Ce sont deux autres amies qui m'interpellent à leur tour... avec la même blague sur mon âge. Précisons qu'il n'y a jamais d'agressivité dans cette remarque. C'est juste le prétexte le plus évident que trouvent les gens pour m'aborder.
Selon les deux Yverdonnoises, il n'y a, par chez elles, que le Coyote, un bar de motards avec de la musique live, qui organise parfois des soirées où elles peuvent s'amuser. «Il faut que l'amalgame [réd: une salle de concerts à Yverdon] ou même la commune ouvre un lieu pour nous, sinon on va finir aux 4 marronniers [réd: une fondation pour personnes âgées]...» Elles rient avant de reprendre plus sérieusement. «C'est triste, nous on veut juste danser!»
Un peu plus loin, deux femmes me sourient en faisant de grands signes. Ce sont mes deux copines de la file d'attente, Nadine et Muriel. «Alors, c'est comment?», je leur demande.

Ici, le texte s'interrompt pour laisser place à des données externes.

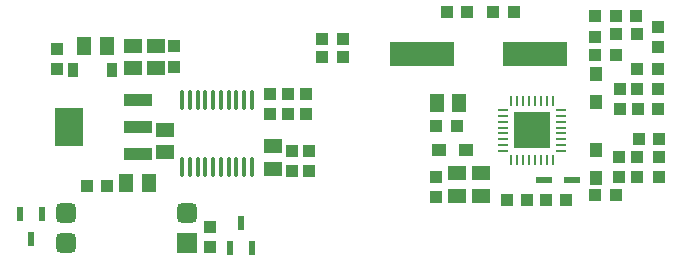
<source format=gtp>
%FSDAX23Y23*%
%MOIN*%
%SFA1B1*%

%IPPOS*%
%AMD18*
4,1,8,-0.016700,-0.033400,0.016700,-0.033400,0.033400,-0.016700,0.033400,0.016700,0.016700,0.033400,-0.016700,0.033400,-0.033400,0.016700,-0.033400,-0.016700,-0.016700,-0.033400,0.0*
1,1,0.033400,-0.016700,-0.016700*
1,1,0.033400,0.016700,-0.016700*
1,1,0.033400,0.016700,0.016700*
1,1,0.033400,-0.016700,0.016700*
%
%ADD10R,0.039400X0.043300*%
%ADD11R,0.023600X0.051200*%
%ADD12R,0.051200X0.059100*%
%ADD13O,0.013800X0.070900*%
%ADD14R,0.059100X0.051200*%
%ADD15R,0.035800X0.048000*%
%ADD16R,0.094500X0.129900*%
%ADD17R,0.094500X0.039400*%
G04~CAMADD=18~8~0.0~0.0~669.0~669.0~167.0~0.0~15~0.0~0.0~0.0~0.0~0~0.0~0.0~0.0~0.0~0~0.0~0.0~0.0~180.0~668.0~668.0*
%ADD18D18*%
%ADD19R,0.066900X0.066900*%
%ADD20R,0.043300X0.039400*%
%ADD21R,0.039400X0.045300*%
%ADD22R,0.057100X0.021700*%
%ADD23R,0.216500X0.078700*%
%ADD24R,0.045300X0.039400*%
%ADD25R,0.122000X0.122000*%
%ADD26O,0.033500X0.009800*%
%ADD27O,0.009800X0.033500*%
%LNde-060718-1*%
%LPD*%
G54D10*
X02224Y02649D03*
Y02716D03*
X02164Y02649D03*
Y02716D03*
X02104Y02649D03*
Y02716D03*
X01904Y02204D03*
Y02271D03*
X01785Y02806D03*
Y02873D03*
X01394Y02799D03*
Y02866D03*
X02179Y02526D03*
Y02459D03*
X02234Y02526D03*
Y02459D03*
X03329Y02798D03*
Y02731D03*
X03272Y02730D03*
Y02663D03*
X03399Y02797D03*
Y02730D03*
X03269Y02439D03*
Y02506D03*
X03329D03*
Y02439D03*
X03401Y02505D03*
Y02438D03*
X02659D03*
Y02371D03*
X03190Y02906D03*
Y02973D03*
X03399Y02938D03*
Y02871D03*
G54D11*
X01971Y02201D03*
X02046D03*
X02009Y02284D03*
X01346Y02314D03*
X01271D03*
X01309Y02231D03*
G54D12*
X01626Y02418D03*
X01701D03*
X01486Y02873D03*
X01561D03*
X02661Y02683D03*
X02736D03*
G54D13*
X02044Y02695D03*
X02018D03*
X01993D03*
X01967D03*
X01941D03*
X01916D03*
X01890D03*
X01865D03*
X01839D03*
X01813D03*
X02044Y02470D03*
X02018D03*
X01993D03*
X01967D03*
X01941D03*
X01916D03*
X01890D03*
X01865D03*
X01839D03*
X01813D03*
G54D14*
X01754Y02595D03*
Y02520D03*
X01649Y02800D03*
Y02875D03*
X01725Y02801D03*
Y02876D03*
X02114Y02465D03*
Y02540D03*
X02809Y02450D03*
Y02375D03*
X02729Y02450D03*
Y02375D03*
G54D15*
X01449Y02793D03*
X01578D03*
G54D16*
X01435Y02605D03*
G54D17*
X01664Y02695D03*
Y02605D03*
Y02514D03*
G54D18*
X01424Y02318D03*
Y02218D03*
X01829Y02318D03*
G54D19*
X01829Y02218D03*
G54D20*
X01495Y02408D03*
X01562D03*
X02347Y02838D03*
X02280D03*
X03190Y02378D03*
X03257D03*
Y02846D03*
X03190D03*
X02347Y02898D03*
X02280D03*
X03026Y02361D03*
X03093D03*
X02660Y02608D03*
X02727D03*
X02963Y02361D03*
X02896D03*
X03402Y02565D03*
X03335D03*
X03399Y02663D03*
X03332D03*
X03260Y02914D03*
X03327D03*
X03326Y02973D03*
X03259D03*
X02695Y02988D03*
X02762D03*
X02917D03*
X02850D03*
G54D21*
X03192Y02435D03*
Y02528D03*
X03191Y02781D03*
Y02688D03*
G54D22*
X03112Y02427D03*
X03019D03*
G54D23*
X02987Y02848D03*
X02613D03*
G54D24*
X02760Y02528D03*
X02667D03*
G54D25*
X02979Y02593D03*
G54D26*
X02881Y02524D03*
Y02543D03*
Y02563D03*
Y02583D03*
Y02602D03*
Y02622D03*
Y02642D03*
Y02661D03*
X03076D03*
Y02642D03*
Y02622D03*
Y02602D03*
Y02583D03*
Y02563D03*
Y02543D03*
Y02524D03*
G54D27*
X02910Y02690D03*
X02929D03*
X02949D03*
X02969D03*
X02988D03*
X03008D03*
X03028D03*
X03047D03*
Y02495D03*
X03028D03*
X03008D03*
X02988D03*
X02969D03*
X02949D03*
X02929D03*
X02910D03*
M02*
</source>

Certes, pas de slow, mais à peine une heure après le début de la soirée, l'ambiance est folle, et elle monte encore d'un cran quand le DJ passe Roxanne, de The Police. J'ai vu Sting au moins cinq fois en concert, je ressens le même enthousiasme que les seniors qui ont tous levé les bras dès les premières notes. La bonne musique n'a pas d'âge.

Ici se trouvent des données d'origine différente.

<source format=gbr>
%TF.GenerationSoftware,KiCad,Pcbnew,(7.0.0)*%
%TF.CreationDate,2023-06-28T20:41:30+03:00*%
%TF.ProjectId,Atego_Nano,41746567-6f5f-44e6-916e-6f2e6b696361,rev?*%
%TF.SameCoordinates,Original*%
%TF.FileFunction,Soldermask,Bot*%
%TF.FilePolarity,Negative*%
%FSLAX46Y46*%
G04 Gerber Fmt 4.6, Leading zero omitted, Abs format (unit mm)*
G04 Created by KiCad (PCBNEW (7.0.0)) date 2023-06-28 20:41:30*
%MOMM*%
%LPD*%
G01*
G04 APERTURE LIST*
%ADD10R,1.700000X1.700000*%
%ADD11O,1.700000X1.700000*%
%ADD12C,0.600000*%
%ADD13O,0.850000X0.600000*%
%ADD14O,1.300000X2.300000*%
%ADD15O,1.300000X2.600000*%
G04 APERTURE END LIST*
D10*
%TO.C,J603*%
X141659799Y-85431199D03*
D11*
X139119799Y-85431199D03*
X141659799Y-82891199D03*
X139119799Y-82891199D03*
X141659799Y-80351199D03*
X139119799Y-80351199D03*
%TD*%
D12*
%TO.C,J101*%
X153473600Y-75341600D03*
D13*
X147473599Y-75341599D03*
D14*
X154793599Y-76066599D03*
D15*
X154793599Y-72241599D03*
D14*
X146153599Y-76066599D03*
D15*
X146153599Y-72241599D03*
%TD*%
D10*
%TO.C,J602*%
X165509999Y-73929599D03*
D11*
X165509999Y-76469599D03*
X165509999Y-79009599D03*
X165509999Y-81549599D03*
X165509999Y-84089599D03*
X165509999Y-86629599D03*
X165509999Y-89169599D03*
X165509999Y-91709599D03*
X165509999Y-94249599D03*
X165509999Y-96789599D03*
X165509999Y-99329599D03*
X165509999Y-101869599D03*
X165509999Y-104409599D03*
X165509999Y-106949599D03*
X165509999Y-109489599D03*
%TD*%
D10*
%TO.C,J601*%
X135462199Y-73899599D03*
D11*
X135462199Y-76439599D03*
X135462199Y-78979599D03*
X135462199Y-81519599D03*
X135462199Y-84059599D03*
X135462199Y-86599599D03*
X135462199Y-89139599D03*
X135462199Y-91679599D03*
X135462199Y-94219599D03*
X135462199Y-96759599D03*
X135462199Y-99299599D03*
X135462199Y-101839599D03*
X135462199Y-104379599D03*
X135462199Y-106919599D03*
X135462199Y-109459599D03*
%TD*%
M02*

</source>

Sur Ça (c'est vraiment toi) de Téléphone, le couple qui dansait un rock endiablé une heure plus tôt fait toujours une démonstration de l'étendue de ses talents. La femme porte une veste à paillettes, avec une tête de licorne dans le dos. «Elle est magnifique votre veste!», me permets-je de lui dire.
L'homme porte un pull rouge sur une chemise, avec un nœud papillon. Ils sont élégants, beaux, rayonnants.
Ils sont artiste peintre et professeure de danse. «J'ai 81 ans, nous avons fêté nos 53 ans de mariage», m'explique John, qui tient tendrement Jacqueline dans ses bras. Ils sont aussi gentils que beaux. Leur énergie est contagieuse. Ils cessent de danser le temps de me prendre dans leur bras, et ils y retournent. «La route est semée de fleurs, vous verrez!» La trentenaire est à deux doigts de verser une larme en pleine boîte de nuit.
Je les admire danser encore un moment, puis entame la discussion avec Daniel, un Genevois, venu «jusqu'ici» exprès pour cette soirée. «Avant, on avait les Fêtes de Genève, on allait danser tous les soirs de la semaine! Mais ça a été supprimé... Pour les gens de mon âge, il n'y a plus rien, ils nous ont tout enlevés, à Genève!»
Je lui demande s'il sait pourquoi il y a plus de femmes que d'hommes, s'il y a une explication rationnelle à ça. Il me répond du tac au tac en riant:
Le temps passe vite, il est déjà 22 heures 45. Jacqueline et John viennent me dire au revoir, ils partent avant les bouchons dans le parking. Je leur dis que je me rappellerai de cette jolie vision de la vie, la route semée de fleurs. «Il ne faut pas oublier de planter les graines et de les arroser pour qu'elles fleurissent», me dit John d'un air malicieux. On échange un dernier sourire, je salue encore une fois le panache de la veste licorne de Jacqueline, et ils s'en vont.
A partir de 23 heures, les 60 ans et plus peuvent évidemment rester, mais l'accès sera ouvert pour tous les âges. Pour le moment, de nombreux seniors sont encore en train de danser, ils n'ont absolument pas l'air d'être sur le départ. Allez, moi j'y vais gentiment.
En marchant à travers le quartier du Flon, je repense aux idées préconçues que j'avais avant de venir faire ce reportage. J'avais peur que cette soirée spéciale soit un peu ridicule. Mais au final, c'est moi qui suis ridicule d'avoir pensé ça. Cette fête était magnifique, folle, pleine d'énergie. Et nécessaire, à en croire toutes celles et ceux avec qui j'ai pu échanger. Pour Diane, Bernadette, Dodoche, Fabienne, Muriel, Nadine, et les Kennedy, vivement la prochaine.